Dans Alps, c’est sur Terre qu’il n’y a plus de place pour des vivants obligés de vivre un enfer


Voir ces vivants obligés de remplacer les morts pour gagner de quoi vivre aide peut-être à prendre la mesure du krach grec. Souvenons-nous du leitmotiv des films de zombies de George A. Romero : “Quand il n’y a plus de place en enfer, les morts reviennent sur Terre”. Dans Alps, c’est sur Terre qu’il n’y a plus de place pour des vivants obligés de vivre un enfer (la répétition inlassable des mêmes actions a tout d’une purgation)

L’attachement de l’une des employées aux parents de la jeune fille décédée qu’elle remplace rappelle celui de David dans A.I..

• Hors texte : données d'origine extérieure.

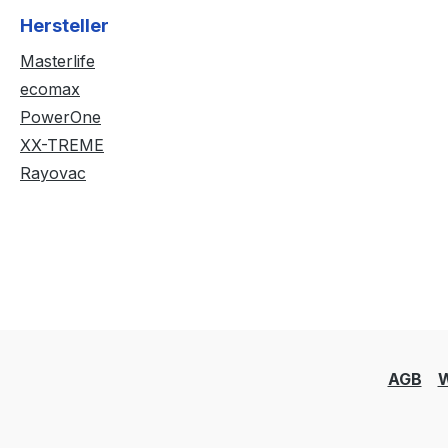
Hersteller
Masterlife
ecomax
PowerOne
XX-TREME
Rayovac
AGB
W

Il ne faut pas pour autant considérer le film de Lanthimos comme un objet froid ou cruel envers ses personnages. Il y a du mort-vivant en eux, c’est évident puisque leur travail est de se comporter comme tels. Il y a aussi de l’automate, de la poupée choyée un temps pour tout le réconfort qu’elle apporte, avant d’être remisée au placard. L’attachement de l’une des employées aux parents de la jeune fille décédée qu’elle remplace rappelle celui de David dans A.I.. L’androïde de Spielberg remplaçait, lui, un enfant dans le coma et éprouvait un amour inconditionnel pour une mère qui n’était pas la sienne. Alps réveille la même douleur : à force de jouer, l’empathie nait, mais elle n’est pas forcément réciproque. Chez Spielberg, cela s’apparentait à un signe avant-coureur de la fin de la civilisation. Alors quand dans Alps l’employée victime des sentiments butte inlassablement sur un rideau de fer, à la manière d’un robot, ce n’est plus seulement la fameuse crise grecque qui devient d’un coup sacrément palpable, mais le désarroi existentiel que tout un chacun éprouve quand il aime sans l’être en retour, parce que l’autre n’est plus ou ne veut plus.